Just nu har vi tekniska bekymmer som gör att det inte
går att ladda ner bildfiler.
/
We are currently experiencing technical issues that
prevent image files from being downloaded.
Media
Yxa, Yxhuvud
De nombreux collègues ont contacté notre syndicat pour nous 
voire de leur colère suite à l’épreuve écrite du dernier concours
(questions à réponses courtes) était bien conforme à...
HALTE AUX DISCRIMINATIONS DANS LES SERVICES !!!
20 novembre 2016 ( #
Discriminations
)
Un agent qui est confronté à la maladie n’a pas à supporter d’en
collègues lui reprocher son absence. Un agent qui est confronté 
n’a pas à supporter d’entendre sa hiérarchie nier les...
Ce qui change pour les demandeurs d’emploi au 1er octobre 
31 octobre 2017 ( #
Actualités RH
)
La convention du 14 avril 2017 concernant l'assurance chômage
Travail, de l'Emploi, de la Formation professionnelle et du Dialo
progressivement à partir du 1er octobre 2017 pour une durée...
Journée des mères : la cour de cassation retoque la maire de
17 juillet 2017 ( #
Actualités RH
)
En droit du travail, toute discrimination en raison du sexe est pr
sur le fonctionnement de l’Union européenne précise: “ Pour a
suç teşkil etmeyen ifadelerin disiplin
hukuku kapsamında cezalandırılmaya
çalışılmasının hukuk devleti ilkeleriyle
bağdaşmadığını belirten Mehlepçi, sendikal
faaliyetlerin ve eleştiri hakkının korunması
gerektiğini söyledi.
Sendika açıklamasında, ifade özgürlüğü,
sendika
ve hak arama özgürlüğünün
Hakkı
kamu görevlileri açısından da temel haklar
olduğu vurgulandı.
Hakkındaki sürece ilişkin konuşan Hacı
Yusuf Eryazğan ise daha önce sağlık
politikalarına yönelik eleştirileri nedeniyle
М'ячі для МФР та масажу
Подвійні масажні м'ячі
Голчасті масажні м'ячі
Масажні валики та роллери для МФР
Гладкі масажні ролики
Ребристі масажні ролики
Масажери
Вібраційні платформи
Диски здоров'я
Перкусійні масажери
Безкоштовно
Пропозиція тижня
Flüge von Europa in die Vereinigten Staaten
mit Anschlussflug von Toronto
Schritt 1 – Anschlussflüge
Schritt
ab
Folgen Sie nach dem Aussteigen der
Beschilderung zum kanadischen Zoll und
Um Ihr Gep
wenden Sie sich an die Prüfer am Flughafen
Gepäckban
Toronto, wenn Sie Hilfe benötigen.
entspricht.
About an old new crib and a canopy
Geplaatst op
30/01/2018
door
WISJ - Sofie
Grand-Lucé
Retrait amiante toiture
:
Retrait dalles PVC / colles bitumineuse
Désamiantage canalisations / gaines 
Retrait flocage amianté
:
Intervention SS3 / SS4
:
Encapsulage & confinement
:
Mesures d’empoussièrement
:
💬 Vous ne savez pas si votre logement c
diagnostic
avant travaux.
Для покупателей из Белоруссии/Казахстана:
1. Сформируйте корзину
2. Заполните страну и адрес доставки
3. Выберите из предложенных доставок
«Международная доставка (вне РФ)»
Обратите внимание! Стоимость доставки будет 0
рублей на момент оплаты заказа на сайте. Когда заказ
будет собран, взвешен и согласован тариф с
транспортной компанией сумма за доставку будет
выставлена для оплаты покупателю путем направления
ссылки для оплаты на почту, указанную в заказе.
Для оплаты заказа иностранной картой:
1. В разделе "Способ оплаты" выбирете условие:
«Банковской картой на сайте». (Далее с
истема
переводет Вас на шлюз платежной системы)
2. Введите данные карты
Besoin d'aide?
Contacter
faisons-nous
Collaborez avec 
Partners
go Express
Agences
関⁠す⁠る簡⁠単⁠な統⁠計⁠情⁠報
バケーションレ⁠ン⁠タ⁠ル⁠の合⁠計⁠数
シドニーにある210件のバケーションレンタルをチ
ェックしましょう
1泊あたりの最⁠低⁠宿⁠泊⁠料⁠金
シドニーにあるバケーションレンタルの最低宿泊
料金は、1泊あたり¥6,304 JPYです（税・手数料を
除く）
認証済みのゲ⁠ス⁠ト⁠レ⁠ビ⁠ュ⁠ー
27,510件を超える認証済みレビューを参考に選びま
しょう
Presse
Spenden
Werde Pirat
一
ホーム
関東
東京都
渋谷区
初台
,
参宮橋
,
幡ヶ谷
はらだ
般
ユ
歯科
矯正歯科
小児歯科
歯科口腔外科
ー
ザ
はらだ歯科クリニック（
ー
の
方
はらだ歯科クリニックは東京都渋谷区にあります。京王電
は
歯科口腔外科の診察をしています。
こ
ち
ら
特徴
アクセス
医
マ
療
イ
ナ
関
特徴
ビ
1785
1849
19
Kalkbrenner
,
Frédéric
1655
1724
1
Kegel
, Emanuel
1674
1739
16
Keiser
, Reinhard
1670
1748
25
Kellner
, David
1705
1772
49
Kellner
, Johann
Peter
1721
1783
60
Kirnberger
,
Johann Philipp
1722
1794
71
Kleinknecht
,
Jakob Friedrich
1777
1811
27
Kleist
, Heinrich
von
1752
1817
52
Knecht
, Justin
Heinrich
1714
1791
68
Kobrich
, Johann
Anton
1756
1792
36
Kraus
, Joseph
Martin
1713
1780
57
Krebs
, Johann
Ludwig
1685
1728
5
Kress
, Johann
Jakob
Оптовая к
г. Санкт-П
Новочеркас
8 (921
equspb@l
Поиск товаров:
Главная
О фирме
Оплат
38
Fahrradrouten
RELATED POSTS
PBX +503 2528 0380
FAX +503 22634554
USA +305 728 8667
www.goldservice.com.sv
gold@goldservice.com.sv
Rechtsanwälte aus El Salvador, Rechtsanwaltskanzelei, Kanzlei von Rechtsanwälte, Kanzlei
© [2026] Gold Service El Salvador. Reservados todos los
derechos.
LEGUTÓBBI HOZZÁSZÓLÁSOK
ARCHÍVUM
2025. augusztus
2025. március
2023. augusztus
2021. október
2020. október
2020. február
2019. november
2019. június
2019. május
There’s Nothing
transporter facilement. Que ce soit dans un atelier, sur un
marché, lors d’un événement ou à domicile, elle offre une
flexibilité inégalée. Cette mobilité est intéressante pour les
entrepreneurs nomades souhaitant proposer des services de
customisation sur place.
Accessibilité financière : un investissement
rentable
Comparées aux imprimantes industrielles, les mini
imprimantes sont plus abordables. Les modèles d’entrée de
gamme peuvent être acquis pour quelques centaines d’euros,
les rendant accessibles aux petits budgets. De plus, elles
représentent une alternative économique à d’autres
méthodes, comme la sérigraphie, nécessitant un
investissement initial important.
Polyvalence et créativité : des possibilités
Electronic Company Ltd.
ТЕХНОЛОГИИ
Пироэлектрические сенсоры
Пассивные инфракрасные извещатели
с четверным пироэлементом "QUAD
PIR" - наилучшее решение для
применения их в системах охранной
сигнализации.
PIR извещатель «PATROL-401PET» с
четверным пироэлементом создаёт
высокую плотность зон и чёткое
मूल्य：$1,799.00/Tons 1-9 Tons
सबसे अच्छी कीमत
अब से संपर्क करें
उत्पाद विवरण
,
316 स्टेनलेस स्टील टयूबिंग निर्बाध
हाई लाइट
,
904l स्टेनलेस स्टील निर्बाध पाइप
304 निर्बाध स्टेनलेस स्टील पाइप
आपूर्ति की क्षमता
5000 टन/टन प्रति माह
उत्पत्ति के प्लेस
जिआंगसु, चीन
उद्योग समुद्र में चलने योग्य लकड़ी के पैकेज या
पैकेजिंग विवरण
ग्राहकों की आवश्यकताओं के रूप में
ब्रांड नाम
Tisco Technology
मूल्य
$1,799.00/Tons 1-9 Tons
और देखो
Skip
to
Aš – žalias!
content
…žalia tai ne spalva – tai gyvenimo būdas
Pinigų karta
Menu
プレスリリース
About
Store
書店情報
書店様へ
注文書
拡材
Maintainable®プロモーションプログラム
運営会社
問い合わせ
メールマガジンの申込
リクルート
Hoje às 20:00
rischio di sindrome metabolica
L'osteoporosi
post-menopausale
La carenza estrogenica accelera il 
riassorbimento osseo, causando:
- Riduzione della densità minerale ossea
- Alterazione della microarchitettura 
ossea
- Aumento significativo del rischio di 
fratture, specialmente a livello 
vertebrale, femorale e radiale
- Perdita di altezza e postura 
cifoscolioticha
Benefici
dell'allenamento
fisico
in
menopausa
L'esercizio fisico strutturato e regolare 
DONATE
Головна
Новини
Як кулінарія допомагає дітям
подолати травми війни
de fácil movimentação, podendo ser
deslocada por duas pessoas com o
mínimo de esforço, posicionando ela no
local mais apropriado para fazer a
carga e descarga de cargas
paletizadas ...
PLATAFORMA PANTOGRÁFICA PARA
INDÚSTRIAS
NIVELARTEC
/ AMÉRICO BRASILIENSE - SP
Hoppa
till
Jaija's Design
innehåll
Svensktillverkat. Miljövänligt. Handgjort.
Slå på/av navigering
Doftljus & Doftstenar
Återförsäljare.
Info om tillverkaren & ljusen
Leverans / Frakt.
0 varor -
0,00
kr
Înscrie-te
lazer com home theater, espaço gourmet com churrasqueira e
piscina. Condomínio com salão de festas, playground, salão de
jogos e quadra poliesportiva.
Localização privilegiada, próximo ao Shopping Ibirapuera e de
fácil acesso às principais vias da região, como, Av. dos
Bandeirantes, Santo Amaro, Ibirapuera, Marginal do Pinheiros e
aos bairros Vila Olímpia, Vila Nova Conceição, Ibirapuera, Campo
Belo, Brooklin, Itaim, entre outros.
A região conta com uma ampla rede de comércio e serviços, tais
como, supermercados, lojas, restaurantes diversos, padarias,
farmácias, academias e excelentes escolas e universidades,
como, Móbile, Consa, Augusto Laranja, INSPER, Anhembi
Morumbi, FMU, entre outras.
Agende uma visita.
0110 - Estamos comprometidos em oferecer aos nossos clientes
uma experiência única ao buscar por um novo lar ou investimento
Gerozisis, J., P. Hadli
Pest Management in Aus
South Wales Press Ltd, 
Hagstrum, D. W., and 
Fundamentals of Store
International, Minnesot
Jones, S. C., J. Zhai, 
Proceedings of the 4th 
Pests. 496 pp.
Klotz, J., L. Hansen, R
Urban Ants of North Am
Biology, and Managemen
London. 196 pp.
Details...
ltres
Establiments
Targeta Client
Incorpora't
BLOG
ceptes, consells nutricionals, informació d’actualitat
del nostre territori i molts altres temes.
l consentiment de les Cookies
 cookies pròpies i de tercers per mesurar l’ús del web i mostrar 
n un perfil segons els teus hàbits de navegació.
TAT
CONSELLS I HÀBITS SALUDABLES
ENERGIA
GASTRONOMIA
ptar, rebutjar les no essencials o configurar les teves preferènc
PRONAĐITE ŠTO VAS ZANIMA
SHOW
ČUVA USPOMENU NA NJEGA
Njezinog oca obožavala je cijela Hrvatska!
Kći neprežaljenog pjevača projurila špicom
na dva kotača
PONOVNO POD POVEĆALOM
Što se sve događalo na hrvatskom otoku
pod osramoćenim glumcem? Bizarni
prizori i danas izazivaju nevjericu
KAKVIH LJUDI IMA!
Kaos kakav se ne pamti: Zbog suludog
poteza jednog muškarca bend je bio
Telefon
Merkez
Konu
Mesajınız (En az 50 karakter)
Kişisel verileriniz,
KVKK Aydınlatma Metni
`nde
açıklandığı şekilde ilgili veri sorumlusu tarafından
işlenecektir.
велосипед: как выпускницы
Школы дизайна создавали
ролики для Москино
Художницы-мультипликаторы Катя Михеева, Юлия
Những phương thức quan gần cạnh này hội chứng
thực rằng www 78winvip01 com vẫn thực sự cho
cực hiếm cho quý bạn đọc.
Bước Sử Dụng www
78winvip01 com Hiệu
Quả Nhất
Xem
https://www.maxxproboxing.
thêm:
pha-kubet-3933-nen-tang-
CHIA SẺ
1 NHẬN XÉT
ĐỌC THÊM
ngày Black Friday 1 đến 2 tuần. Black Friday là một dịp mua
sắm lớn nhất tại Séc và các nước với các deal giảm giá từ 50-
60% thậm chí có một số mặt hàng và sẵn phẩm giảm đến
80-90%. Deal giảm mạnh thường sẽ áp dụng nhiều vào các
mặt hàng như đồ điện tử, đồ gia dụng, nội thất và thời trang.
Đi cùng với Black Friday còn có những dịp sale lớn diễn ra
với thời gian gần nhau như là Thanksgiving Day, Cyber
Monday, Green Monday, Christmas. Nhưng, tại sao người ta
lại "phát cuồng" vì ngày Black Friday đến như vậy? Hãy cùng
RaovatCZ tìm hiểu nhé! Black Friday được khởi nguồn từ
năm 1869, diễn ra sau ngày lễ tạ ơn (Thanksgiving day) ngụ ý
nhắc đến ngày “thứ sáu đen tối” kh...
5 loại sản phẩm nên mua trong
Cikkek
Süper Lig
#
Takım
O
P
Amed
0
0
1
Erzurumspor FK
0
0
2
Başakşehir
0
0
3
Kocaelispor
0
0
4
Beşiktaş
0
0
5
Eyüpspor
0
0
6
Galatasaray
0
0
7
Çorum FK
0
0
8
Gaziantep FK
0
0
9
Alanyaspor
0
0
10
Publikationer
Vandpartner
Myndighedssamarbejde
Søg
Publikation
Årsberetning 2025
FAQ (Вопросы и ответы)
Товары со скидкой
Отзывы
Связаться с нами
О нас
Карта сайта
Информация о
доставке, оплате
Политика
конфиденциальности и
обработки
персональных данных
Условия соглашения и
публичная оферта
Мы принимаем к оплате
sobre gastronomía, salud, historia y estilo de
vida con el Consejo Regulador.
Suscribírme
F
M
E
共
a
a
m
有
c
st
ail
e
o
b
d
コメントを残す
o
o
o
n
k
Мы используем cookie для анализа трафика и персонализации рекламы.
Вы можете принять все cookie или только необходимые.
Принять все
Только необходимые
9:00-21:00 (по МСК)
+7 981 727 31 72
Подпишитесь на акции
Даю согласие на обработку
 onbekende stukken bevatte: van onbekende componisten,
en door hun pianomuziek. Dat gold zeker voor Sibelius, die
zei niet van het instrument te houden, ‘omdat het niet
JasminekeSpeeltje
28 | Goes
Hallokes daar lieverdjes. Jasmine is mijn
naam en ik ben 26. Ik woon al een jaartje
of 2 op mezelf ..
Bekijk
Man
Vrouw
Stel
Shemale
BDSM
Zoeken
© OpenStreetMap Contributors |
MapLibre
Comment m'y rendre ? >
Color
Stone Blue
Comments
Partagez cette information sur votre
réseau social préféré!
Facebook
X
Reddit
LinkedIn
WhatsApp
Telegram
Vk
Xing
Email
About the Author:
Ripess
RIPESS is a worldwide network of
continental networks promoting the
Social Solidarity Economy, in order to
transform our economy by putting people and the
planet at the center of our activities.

- **Task requirements**
Copy the lines from the start of the entries through the line containing "Un agent qui est confronté à", including both ends.

- **Expected answer**
Just nu har vi tekniska bekymmer som gör att det inte
går att ladda ner bildfiler.
/
We are currently experiencing technical issues that
prevent image files from being downloaded.
Media
Yxa, Yxhuvud
De nombreux collègues ont contacté notre syndicat pour nous 
voire de leur colère suite à l’épreuve écrite du dernier concours
(questions à réponses courtes) était bien conforme à...
HALTE AUX DISCRIMINATIONS DANS LES SERVICES !!!
20 novembre 2016 ( #
Discriminations
)
Un agent qui est confronté à la maladie n’a pas à supporter d’en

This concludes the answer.